Records from a data source:
::::::::::

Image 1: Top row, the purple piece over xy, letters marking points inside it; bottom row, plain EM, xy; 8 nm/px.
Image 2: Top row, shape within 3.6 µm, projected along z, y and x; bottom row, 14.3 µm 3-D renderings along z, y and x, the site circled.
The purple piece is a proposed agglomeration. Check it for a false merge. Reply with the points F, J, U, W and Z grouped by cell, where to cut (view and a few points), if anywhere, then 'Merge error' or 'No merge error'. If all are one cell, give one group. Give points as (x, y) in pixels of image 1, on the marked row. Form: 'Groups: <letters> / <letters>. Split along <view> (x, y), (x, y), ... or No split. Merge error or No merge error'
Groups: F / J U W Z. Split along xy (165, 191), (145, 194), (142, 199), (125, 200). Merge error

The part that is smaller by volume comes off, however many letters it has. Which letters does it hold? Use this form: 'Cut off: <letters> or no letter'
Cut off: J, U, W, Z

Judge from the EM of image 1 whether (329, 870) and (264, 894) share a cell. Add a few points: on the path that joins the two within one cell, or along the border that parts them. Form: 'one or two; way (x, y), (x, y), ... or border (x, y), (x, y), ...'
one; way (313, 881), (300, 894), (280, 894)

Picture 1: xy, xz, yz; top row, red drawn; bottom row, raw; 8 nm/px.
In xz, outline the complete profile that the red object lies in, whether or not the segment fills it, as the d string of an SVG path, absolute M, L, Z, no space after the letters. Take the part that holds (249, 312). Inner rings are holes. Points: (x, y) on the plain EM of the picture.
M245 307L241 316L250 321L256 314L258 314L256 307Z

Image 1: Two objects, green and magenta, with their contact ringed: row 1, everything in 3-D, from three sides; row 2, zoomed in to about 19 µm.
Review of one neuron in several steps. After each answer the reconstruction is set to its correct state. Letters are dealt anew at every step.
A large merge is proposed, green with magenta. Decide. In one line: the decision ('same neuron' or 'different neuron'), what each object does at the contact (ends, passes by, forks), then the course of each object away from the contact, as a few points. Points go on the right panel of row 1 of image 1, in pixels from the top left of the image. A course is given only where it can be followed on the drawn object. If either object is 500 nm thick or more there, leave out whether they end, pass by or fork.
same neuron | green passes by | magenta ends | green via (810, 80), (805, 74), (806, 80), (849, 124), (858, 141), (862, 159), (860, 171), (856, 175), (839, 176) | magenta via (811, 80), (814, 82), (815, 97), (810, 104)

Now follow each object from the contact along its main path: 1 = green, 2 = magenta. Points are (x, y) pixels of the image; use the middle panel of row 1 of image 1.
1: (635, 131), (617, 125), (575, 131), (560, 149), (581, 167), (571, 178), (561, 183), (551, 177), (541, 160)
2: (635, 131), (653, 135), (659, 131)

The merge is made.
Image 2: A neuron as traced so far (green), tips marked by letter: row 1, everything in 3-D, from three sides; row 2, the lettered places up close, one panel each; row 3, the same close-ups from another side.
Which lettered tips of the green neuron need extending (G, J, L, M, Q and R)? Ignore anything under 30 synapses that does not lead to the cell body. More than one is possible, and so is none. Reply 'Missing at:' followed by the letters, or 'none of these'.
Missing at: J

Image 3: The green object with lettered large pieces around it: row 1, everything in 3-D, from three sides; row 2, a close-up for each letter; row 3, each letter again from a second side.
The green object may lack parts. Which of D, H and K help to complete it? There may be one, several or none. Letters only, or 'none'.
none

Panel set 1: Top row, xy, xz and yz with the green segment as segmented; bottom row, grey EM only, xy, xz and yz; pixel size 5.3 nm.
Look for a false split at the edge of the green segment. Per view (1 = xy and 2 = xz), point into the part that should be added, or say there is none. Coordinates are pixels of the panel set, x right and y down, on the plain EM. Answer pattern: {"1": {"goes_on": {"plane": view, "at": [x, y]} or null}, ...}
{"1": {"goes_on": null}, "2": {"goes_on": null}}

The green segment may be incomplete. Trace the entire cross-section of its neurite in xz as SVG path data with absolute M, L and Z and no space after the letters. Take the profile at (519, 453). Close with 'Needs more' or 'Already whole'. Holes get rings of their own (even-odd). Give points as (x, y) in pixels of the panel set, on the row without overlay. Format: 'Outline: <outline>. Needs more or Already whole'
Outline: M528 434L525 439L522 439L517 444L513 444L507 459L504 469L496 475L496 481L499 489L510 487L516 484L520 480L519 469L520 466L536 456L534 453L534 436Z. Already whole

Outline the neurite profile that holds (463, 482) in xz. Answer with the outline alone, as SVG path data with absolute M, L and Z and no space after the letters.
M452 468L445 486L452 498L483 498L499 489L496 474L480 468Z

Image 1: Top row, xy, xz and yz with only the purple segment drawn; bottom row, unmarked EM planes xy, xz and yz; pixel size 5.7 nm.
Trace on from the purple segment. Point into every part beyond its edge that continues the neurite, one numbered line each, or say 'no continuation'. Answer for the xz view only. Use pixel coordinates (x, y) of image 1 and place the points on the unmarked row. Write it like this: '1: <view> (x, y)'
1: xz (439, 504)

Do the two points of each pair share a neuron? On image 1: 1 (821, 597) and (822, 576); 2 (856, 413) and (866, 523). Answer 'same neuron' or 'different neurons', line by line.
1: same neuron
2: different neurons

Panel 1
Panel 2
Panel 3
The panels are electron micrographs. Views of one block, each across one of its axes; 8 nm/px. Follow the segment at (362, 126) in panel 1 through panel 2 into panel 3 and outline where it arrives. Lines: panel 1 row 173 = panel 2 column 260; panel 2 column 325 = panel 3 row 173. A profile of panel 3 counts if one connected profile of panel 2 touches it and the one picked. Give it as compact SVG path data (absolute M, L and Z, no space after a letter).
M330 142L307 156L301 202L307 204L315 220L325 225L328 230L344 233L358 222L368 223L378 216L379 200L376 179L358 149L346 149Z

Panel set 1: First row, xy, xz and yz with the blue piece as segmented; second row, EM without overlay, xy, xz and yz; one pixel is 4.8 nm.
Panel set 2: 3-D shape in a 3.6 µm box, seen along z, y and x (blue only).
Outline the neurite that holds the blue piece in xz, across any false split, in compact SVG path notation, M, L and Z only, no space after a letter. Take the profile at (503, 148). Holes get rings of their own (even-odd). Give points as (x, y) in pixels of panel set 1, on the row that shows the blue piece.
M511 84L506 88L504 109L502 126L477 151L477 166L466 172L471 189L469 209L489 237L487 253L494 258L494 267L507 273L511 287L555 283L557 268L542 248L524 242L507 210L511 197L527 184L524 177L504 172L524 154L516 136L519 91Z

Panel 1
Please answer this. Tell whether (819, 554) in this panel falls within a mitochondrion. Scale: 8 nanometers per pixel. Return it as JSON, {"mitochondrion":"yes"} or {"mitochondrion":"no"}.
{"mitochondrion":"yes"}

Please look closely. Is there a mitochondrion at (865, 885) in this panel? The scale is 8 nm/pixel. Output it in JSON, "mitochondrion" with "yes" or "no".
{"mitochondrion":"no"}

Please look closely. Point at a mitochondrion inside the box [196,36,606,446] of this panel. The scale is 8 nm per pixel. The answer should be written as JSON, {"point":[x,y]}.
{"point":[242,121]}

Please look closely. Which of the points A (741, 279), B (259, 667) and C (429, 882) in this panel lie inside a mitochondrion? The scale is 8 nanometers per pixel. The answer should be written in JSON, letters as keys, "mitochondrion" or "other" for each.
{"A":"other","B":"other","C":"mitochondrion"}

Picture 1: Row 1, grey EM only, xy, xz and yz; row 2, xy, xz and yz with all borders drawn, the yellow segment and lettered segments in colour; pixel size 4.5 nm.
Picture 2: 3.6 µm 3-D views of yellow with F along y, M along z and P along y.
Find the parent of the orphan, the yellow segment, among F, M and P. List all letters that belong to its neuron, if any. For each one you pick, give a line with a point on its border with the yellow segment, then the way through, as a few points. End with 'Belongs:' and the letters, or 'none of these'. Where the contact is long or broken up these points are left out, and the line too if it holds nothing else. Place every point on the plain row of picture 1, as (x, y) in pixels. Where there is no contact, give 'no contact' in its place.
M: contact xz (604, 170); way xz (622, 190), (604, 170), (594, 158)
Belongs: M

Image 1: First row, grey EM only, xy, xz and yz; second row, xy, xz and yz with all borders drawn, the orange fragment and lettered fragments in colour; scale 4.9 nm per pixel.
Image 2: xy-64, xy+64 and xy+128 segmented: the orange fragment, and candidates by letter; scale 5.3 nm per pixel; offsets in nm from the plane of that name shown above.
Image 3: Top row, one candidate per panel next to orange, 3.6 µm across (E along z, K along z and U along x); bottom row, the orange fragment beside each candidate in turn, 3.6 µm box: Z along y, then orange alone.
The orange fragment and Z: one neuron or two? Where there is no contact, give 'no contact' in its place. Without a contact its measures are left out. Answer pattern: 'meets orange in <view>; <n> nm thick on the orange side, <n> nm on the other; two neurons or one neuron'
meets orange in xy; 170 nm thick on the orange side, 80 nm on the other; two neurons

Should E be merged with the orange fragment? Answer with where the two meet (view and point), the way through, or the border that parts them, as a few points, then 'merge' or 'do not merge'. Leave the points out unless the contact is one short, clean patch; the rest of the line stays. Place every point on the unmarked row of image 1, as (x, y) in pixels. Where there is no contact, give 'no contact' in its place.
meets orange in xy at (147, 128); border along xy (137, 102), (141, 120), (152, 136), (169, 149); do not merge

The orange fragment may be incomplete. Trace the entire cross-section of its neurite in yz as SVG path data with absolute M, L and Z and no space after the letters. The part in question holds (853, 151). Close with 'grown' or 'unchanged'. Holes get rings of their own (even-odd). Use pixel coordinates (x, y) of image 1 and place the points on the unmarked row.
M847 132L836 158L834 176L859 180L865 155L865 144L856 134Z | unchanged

::::::::::

▶ [Your assignment]:
Search the data for "shape" and list every line in which it occurs.

▶ [Exercise output]:
Image 2: Top row, shape within 3.6 µm, projected along z, y and x; bottom row, 14.3 µm 3-D renderings along z, y and x, the site circled.
Panel set 2: 3-D shape in a 3.6 µm box, seen along z, y and x (blue only).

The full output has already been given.